DPR minta kebijakan cukai rokok ditinjau ulang
Iman Rosidi
Rabu, 28 Agustus 2013 − 18:13 WIB
Ilustrasi/Ist
Sindonews.com - Komisi IX DPR-RI meminta Menteri Keuangan untuk bisa meninjau ulang peraturan menteri keuangan (PMK) yang mengatur cukai rokok pada industri nasional tembakau. Pasalnya, aspek ekonomi dan sosial harus dijadikan pertimbangan dasar oleh pemerintah dalam membuat regulasi tersebut.
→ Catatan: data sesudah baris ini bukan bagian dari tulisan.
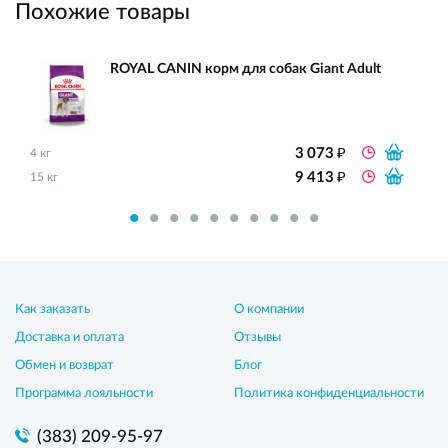
Похожие товары
ROYAL CANIN корм для собак Giant Adult
₽
3 073
4 кг
₽
9 413
15 кг
Как заказать
О компании
Доставка и оплата
Отзывы
Обмен и возврат
Блог
Программа лояльности
Политика конфиденциальности
(383) 209-95-97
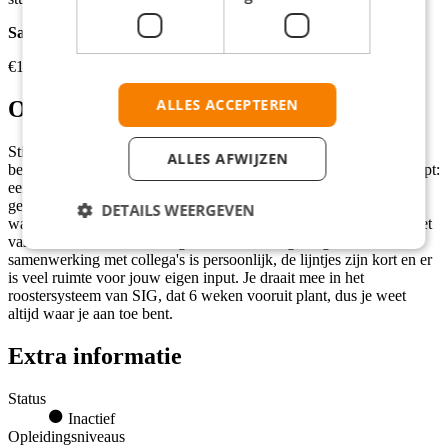
Salarisomschrijving
€14,64 - €18,15 per uur
ALLES ACCEPTEREN
Over de werkgever
Stichting SIG biedt kleinschalige zorg aan mensen met een
ALLES AFWIJZEN
beperking/moeilijkheid. Ze werken met het 'warme gangen'-concept:
een woonvorm waar de voordeur uitkomt op een
gemeenschappelijke gang. Hierdoor ontstaat een huiselijke sfeer,
DETAILS WEERGEVEN
waarin bewoners zich gezien voelen. Op beide locaties werk je met
vaste bewoners in een veilige en stabiele omgeving. De
samenwerking met collega's is persoonlijk, de lijntjes zijn kort en er
is veel ruimte voor jouw eigen input. Je draait mee in het
roostersysteem van SIG, dat 6 weken vooruit plant, dus je weet
altijd waar je aan toe bent.
Extra informatie
Status
Inactief
Opleidingsniveaus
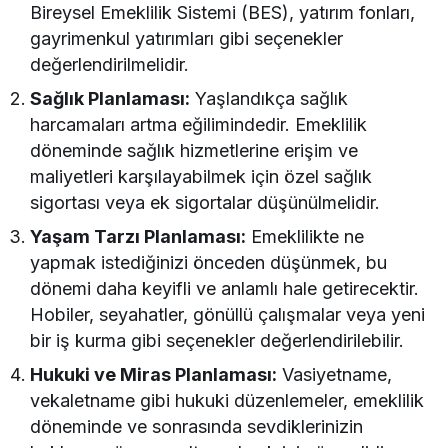
Bireysel Emeklilik Sistemi (BES), yatırım fonları,
gayrimenkul yatırımları gibi seçenekler
değerlendirilmelidir.
Sağlık Planlaması:
Yaşlandıkça sağlık
harcamaları artma eğilimindedir. Emeklilik
döneminde sağlık hizmetlerine erişim ve
maliyetleri karşılayabilmek için özel sağlık
sigortası veya ek sigortalar düşünülmelidir.
Yaşam Tarzı Planlaması:
Emeklilikte ne
yapmak istediğinizi önceden düşünmek, bu
dönemi daha keyifli ve anlamlı hale getirecektir.
Hobiler, seyahatler, gönüllü çalışmalar veya yeni
bir iş kurma gibi seçenekler değerlendirilebilir.
Hukuki ve Miras Planlaması:
Vasiyetname,
vekaletname gibi hukuki düzenlemeler, emeklilik
döneminde ve sonrasında sevdiklerinizin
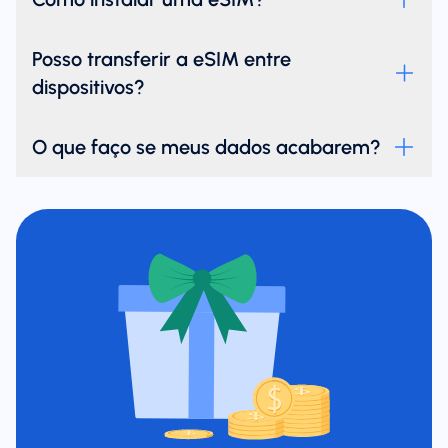
Posso transferir a eSIM entre
dispositivos?
O que faço se meus dados acabarem?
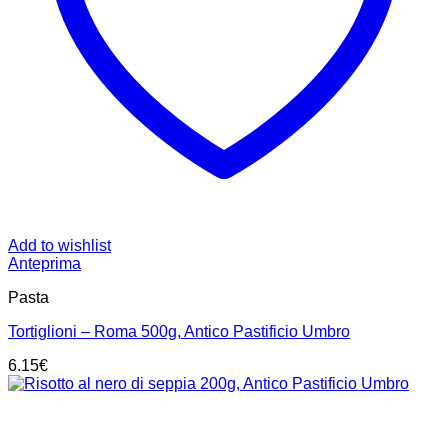
Add to wishlist
Anteprima
Pasta
Tortiglioni – Roma 500g, Antico Pastificio Umbro
6.15
€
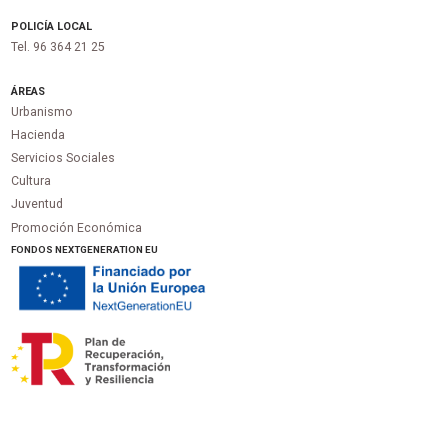
POLICÍA LOCAL
Tel. 96 364 21 25
ÁREAS
Urbanismo
Hacienda
Servicios Sociales
Cultura
Juventud
Promoción Económica
FONDOS NEXTGENERATION EU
Anggota Komisi XI DPR-RI Poempida Hidayatulloh mengatakan, pada nota keuangan dan Rancangan Anggaran dan Pendapatan Belanja Negara (RAPBN) 2014 disebutkan, salah satu sumber pendapatan cukai pada APBN 2013 berasal dari produksi hasil cukai tembakau.
Dijelaskan Poempida, rokok kretek secara signifikan termasuk 25 kontributor terbesar untuk 50 persen inflasi yang terjadi di Indonesia. "Rokok kretek filter menduduki peringkat kelima setelah beras sebesar 7,98 persen, bahan bakar rumah sebesar 4,26 persen, emas sebesar 3,76 persen, dan nasi sebesar 3,13 persen," ujar Poempida di gedung DPR, Jakarta, Rabu (28/8/2013).
Sementara rokok kretek filter telah memberikan kontribusi sebesar 3,08 persen terhadap laju inflasi. Sedangkan rokok kretek gulung berada di peringkat 16 sebesar 1,44 persen, dan rokok putih berada di peringkat 34 sebesar 0 persen. "Hal ini diakibatkan adanya peningkatan bea cukai rokok," tukasnya..
Saat ini industri nasional kretek telah menyerap tenaga kerja yang sangat besar. Menurutnya kontribusi untuk APBN pun sangat besar, sampai puluhan triliun. Dia menilai, puluhan juta orang yang bergantung pada industri rokok mulai dari pengusaha besar, menengah dan kecil, petani, pengecer bahkan konsumen.
"Dari sektor tenaga kerja, secara keseluruhan industri tembakau menyerap tenaga kerja sekitar 4.154 juta tenaga kerja, dimana 93,77 persen diserap kegiatan usaha tani termasuk pasca-panen, sedangkan tenaga kerja di sektor pengolahan rokok hanya menyerap sekitar 6,23 persen," ucap Poempida.
Menurut Poempida, dampak diterapkannya PMK 78/2013 ini menciptakan harga cukai yang tinggi. Hal itu memang sengaja diciptakan pemerintah dalam konteks korelasi target income pendapatan pemerintah untuk APBN. Padahal, harga cukai yang tinggi kalau dilihat dampak untuk kesehatan secara statistik tidak mengurangi jumlah kebiasaan orang merokok dan tidak mempengaruhi juga guna menguranginya.
"Cukai rokok tinggi pun tidak akan berdampak dalam konteks inflasi, karena rokok bukan variabel yang sensitif dalam ekonomi pasar," ungkap Poempida.
Lebih lanjur dia menilai, jika dalam pembuatan kebijakan terjadi overheating dalam suatu sektor, maka kebijakan tersebut dapat menjadi boomerang, oleh karenanya itu harus ditinjau ulang. Padahal, selama ini industri nasional kretek mampu menciptakan kontribusi pertumbuhan ekonomi yang berkualitas. "Karena itu, industri ini harus dilindungi," tutupnya.